§ Given problem:
Rewrite these lines, swapping every "pose" for "camera" and keeping everything else the same.

§ Exercise materials:
──────────
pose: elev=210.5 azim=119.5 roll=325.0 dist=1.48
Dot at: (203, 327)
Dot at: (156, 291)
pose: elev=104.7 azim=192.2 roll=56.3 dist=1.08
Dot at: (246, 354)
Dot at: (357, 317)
──────────
§ Response to the exercise:
camera: elev=210.5 azim=119.5 roll=325.0 dist=1.48
Dot at: (203, 327)
Dot at: (156, 291)
camera: elev=104.7 azim=192.2 roll=56.3 dist=1.08
Dot at: (246, 354)
Dot at: (357, 317)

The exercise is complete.